Л: Да-да-да, вот такой критерий, как сама страна выделяется. Вдруг оказалось вот, что критерий поклонения оказался Высоцкий. Я не думаю, что Высоцкий адекватен…
МГ: А вы знаете — да. Вы знаете — да. Я не из той… как бы сказать… не из того среза, не из того слоя, не из той (как это социологи говорят) страты. Вначале он для меня не существовал, поздний Высоцкий как-то… но вот люди моложе и… Понимаете, вот есть, скажем, Высоцкий, скажем, Шукшин или, скажем… (я сейчас не говорю о том, кто больше, кто меньше) или, скажем, Твардовский. Но вот…
Л: Это совершенно другой критерий, чем, скажем, критерий Мандельштама.
МГ: Конечно! Ну конечно!
Л: Значит, если французы по этому критерию читаемости, да… то вот как раз Высоцкий по знаемости, Мандельштам как раз отнюдь.
МГ: Да нет! По читаемости и зримости и так далее, а Шукшин, его популярность…
И: Понятно. Леня, но это Бог с ними — что они думают, это вообще даже не их…
МГ: Причем вот, понимаете, отношение: вот Антониони приехал к нам туда энное количество лет назад и смотрел фильм — ну, давно было: лет там 20–25 назад…
Л: Хорошо. Я перебил, пардон. Да, все. Ты знаешь, по поводу Булгакова я не буду высказываться, так что я помалкиваю.
И: Да.
Л: К вам вопрос.
И: Что еще можно сказать о Булгакове? Забыл: вот значение Булгакова — переосмысление революции? Все-таки.
МГ: Но, понимаете, есть… существует некоторое вот такое одностороннее представление, скажем, о революции: что революция — это те, кто ей поклоняется, с ней абсолютно солидарный, втягивается в нее, делает карьеру в ней или строит свою жизнь по тем правилам, которые она предписывает. А правила у нее довольно жесткие: она даже лояльность не принимает, она требует только участия и так далее. Но на самом деле революция, по мере того как она разворачивается, она втягивает в себя не только своих сторонников, поклонников, новобранцев и так далее — она приводит в движение всех, начинается некоторый процесс такого уплотненного во времени, катастрофичного — по своим формам и характеру — пересоздания человеческих судеб, характеров и отношений. И оказывается, что люди, маргинальные по отношению к революции, но не чужие ей, оказывается, наиболее тонко и глубоко схватывают, понимаете, перемену в человеческих отношениях: что это в себе несет, чем грозит и так далее. И поскольку сама Россия маргинальна и ее революция выявила со страшной силой — маргинальность ее — почему она оказала, в общем, на все полушария, на все континенты, то люди внутри тут, так сказать, пограничные, маргинальные это вот свойство революции выразили наиболее эстетически, художественно, человечески, человековедчески значимо.
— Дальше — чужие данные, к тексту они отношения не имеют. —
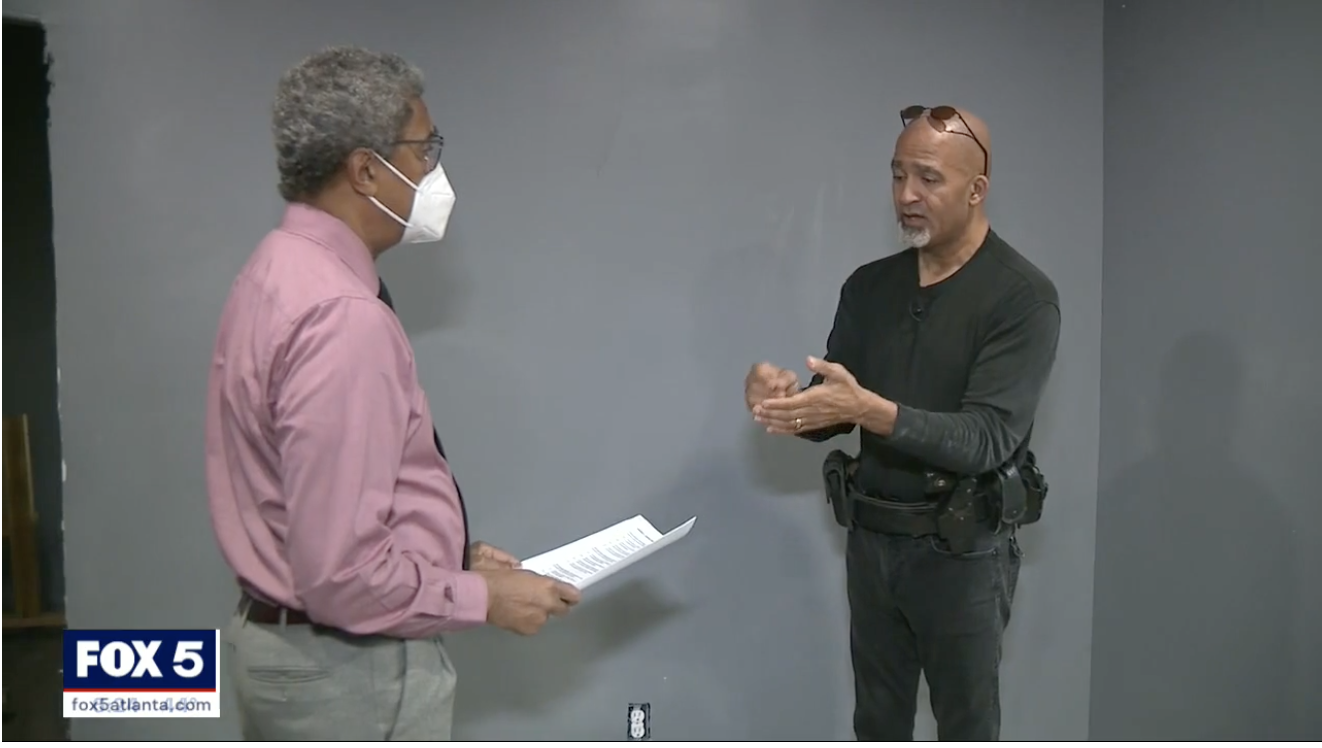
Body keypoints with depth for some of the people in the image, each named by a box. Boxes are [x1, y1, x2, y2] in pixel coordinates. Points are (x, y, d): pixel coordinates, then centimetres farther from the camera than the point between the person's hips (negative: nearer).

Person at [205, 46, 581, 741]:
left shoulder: (282, 274, 4)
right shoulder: (342, 317, -26)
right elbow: (343, 574, -27)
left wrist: (453, 557, 9)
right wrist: (481, 597, -13)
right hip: (351, 672, -10)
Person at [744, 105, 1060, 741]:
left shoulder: (1023, 296, -14)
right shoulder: (869, 287, 3)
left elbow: (987, 438, -24)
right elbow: (831, 410, 3)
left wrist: (868, 410, -38)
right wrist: (787, 403, -21)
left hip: (962, 552, -5)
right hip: (872, 541, 5)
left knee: (966, 729, 11)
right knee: (877, 724, 18)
И конечно… конечно, Булгаков, может быть, не в такой мере строем речи, как Платонов и не в такой, может быть, мере метафорически, как Мандельштам, но Булгакову… Булгаков, собственно говоря, то, с чего начинал Блок, он на это ответил. Он в свете вот этого как маргинала революции, ее трагического опыта увидел заново основополагающую трагическую коллизию Иисуса Христа. Он же не просто художественно беллетризировал — он же создал свое, свою версию…
ЕВ: Евангелие от Пилата.
МГ: Эти знаменитые слова по поводу Левия Матвея: он все записывает за мной, и все неправда! Вот. Понимаете, я уже не говорю о художественном, так сказать, элементе, что это соединение в одном произведении сатиры, высокой лирики, реализма и… ну чего угодно — и мистики, Каббалы, причем в произведении, которое читается вами как… это же тайна, загадка — почему оно вами читается как одно-единое произведение при такой разнородности его составляющих. Я уже и не говорю о том, что чем на самом деле было это произведение, которое можно с таким же правом назвать «Евангелие от Пилата», потому что проблема власти и, так сказать, соотнесения людей с властью — она ведь проникает собой весь этот роман. И это вообще больная проблема самого Булгакова: он все время сам соотносился с властью, он сам проделывал этот опыт.
Понимаете, но их же… это чересчур может быть для них сложно! Если бы вы написали, что это роман о… о… 37-м годе, так, может быть… хотя там есть 37-й.